When my husband and I heard the news and saw how close it could potentially get to us, we dropped everything and drove through the night with our girls to Virginia. The plan was for the girls and I to stay there until the storm passed, while my husband came back to Miami to work.
If you’ve been following my blog for a few years now, you know that two years ago (almost to the day) we did the exact same thing. Here’s how Julie Andrews helped during our evacuation.
Thankfully, we are safely back in Miami and there was minimal damage in our area.
I’m slowly connecting with my client families and the schools where I work to re-establish our session schedule.
That means I’m getting back into session planning mode and thinking about one of the most critical things I’ve learned since starting to work with children years ago. That is – the importance of smooth transitions.
Many times we place the majority of our focus on the session activities and musical experiences.

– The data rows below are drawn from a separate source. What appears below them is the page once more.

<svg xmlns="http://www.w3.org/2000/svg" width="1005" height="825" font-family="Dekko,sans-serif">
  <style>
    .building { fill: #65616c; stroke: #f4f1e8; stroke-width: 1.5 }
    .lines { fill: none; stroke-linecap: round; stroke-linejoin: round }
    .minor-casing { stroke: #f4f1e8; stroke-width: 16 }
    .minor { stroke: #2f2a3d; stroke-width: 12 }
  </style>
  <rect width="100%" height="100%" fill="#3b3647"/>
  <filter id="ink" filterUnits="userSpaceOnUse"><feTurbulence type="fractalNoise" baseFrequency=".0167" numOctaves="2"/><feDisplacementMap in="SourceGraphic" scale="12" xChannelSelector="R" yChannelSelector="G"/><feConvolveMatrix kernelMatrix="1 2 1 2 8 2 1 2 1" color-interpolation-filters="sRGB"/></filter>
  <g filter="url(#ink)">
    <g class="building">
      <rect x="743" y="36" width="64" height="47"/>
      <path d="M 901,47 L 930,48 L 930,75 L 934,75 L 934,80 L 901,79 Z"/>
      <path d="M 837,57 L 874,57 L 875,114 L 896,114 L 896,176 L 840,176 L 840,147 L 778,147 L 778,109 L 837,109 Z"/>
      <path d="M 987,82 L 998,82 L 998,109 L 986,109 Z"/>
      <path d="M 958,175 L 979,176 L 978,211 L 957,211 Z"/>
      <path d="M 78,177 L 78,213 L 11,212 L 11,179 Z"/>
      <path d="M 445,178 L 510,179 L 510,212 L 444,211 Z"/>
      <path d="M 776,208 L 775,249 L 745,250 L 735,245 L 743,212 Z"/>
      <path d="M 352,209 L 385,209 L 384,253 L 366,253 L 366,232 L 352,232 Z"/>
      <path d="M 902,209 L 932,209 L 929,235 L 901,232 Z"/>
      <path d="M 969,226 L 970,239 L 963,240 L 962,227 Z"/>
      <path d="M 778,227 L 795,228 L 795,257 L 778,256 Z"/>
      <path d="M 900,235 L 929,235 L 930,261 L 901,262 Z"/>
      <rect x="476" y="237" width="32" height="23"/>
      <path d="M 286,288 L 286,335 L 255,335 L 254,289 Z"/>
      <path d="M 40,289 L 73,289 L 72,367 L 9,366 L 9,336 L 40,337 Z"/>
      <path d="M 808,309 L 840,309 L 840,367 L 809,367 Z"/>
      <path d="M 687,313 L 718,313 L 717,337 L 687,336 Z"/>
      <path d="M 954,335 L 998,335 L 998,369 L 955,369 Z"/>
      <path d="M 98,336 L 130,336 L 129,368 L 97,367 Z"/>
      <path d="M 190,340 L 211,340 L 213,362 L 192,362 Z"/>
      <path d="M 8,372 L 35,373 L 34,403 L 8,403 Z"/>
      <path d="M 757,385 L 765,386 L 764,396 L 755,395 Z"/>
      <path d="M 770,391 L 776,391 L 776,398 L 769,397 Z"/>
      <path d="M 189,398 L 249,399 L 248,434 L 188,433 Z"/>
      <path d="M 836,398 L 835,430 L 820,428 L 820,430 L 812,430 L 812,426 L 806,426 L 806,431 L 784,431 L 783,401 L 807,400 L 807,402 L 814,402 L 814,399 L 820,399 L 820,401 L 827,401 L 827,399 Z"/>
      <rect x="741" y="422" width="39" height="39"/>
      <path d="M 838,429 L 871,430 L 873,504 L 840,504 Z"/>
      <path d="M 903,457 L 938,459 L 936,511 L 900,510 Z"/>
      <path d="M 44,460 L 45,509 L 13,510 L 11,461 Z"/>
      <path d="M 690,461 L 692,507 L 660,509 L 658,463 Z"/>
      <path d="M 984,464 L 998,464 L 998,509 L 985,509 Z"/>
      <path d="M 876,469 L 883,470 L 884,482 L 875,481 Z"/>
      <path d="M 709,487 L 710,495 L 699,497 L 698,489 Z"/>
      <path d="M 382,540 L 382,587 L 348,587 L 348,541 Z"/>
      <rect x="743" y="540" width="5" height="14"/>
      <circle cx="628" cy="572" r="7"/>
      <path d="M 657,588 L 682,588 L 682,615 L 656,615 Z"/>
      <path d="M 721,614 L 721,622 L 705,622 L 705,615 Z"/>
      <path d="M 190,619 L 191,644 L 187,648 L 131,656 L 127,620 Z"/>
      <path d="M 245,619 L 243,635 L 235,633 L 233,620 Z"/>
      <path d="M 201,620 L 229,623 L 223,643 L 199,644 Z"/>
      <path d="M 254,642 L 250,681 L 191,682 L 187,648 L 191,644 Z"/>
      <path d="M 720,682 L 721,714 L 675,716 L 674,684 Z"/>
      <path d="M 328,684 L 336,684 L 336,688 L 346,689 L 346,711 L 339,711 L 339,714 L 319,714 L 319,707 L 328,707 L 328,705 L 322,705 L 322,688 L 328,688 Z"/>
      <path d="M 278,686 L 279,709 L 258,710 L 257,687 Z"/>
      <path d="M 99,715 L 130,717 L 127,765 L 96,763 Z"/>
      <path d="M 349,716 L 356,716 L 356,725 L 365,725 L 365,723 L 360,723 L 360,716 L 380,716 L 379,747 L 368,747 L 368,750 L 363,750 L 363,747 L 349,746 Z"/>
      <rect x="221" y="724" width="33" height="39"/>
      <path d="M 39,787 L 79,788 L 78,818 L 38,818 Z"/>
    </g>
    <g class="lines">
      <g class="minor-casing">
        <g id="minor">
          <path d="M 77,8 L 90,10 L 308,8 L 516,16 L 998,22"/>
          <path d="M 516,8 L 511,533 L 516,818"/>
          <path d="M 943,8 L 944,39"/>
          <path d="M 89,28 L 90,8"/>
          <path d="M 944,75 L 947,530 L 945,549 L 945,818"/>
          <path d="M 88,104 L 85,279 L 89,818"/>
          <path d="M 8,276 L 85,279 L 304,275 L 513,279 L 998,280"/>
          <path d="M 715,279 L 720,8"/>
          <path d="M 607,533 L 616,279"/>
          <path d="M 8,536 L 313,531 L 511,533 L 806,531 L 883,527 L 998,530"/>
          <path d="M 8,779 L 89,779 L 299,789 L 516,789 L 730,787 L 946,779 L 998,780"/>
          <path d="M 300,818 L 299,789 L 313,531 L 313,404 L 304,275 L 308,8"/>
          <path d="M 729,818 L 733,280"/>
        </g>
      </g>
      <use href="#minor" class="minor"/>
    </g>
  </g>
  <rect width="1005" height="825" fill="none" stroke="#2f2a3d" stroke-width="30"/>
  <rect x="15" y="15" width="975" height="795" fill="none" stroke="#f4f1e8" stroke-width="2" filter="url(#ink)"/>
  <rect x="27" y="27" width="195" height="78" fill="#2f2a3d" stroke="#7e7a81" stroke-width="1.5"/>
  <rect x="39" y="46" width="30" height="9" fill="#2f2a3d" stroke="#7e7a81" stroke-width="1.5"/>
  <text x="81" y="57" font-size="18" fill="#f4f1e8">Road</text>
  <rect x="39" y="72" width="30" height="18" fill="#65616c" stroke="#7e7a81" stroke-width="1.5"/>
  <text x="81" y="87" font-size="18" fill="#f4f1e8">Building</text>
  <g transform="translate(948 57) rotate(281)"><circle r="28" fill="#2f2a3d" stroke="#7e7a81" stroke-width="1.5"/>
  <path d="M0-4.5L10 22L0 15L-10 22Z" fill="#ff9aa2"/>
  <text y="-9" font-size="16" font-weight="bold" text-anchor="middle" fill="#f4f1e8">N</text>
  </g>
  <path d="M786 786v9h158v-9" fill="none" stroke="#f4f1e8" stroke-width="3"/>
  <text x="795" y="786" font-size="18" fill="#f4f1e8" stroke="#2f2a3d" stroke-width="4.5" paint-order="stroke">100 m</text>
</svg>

But what happens between those activities is just as important.
I was going to barrel right into my ideas for incorporating transitions during sessions, but then I thought I should back pedal and explain WHY it’s so important to do these transitions in the first place.
So without further ago, here are three main reasons why transitions are important when working with children:
1.Transitions help children know an activity is ending. It sure is fun to pretend our scarves are rockets launching into the air, right? Or to play the tubano with a friend as loud as we can. When children are engrossed in an engaging activity, it can sometimes be difficult to end that activity. That’s why it’s important to let children know in advance that those activities are coming to a close and we’ll be preparing for something else.
2.Transitions help recap and review. Transitions are a great time to recap what just happened in the session (“We moved our arms, our legs, and our head!”) and review (“We learned that an octopus has eight legs!”) This recap helps ease out of one musical experience and into the next.
3.Transitions let children know that another activity will be starting. Once one activity has ended, it’s important to let children know that they’ll be starting another activity in the session, or that they’ll be moving on to their next subject or group in school.
4.Transitions help reduce challenging behaviors. Transitions that are quick, clear, and concise can help reduce the confusion and challenging behaviors that sometimes occur during downtime. Have you ever tried to collect instruments from a group of 20 children? It takes time and can get chaotic pretty quickly!
5.Transitions help children feel organized, secure, and safe. Don’t you feel better when you have an idea of what your day is going to look like? Or, when you have an idea of what to expect when you go somewhere? I sure do. The children we work with are the same way. If we can give them a clear picture of what they can expect during a session, this can help alleviate some anxiety.
Now that you know WHY transitions are important, next week I’ll share HOW to facilitate smooth transitions.
It’s something that took me a while to master. (Well, maybe master is too strong of a word – it’s something I’m continually working on!)
I believe the more we work on it, the better a clinician we’ll be.